### Work required
Instruction for the entries that follow: retype exactly the lines from the line with "vfov_deg: 33.4" to the line with "exposure_s: 1/1195", both included, and omit all others.

### Data in this exercise
================
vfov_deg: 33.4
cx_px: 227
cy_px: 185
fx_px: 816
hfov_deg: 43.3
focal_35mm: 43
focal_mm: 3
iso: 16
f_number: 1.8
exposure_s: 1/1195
================
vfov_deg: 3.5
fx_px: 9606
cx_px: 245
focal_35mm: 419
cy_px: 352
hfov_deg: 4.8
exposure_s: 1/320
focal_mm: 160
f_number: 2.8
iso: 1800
================
### Solution to this problem
vfov_deg: 33.4
cx_px: 227
cy_px: 185
fx_px: 816
hfov_deg: 43.3
focal_35mm: 43
focal_mm: 3
iso: 16
f_number: 1.8
exposure_s: 1/1195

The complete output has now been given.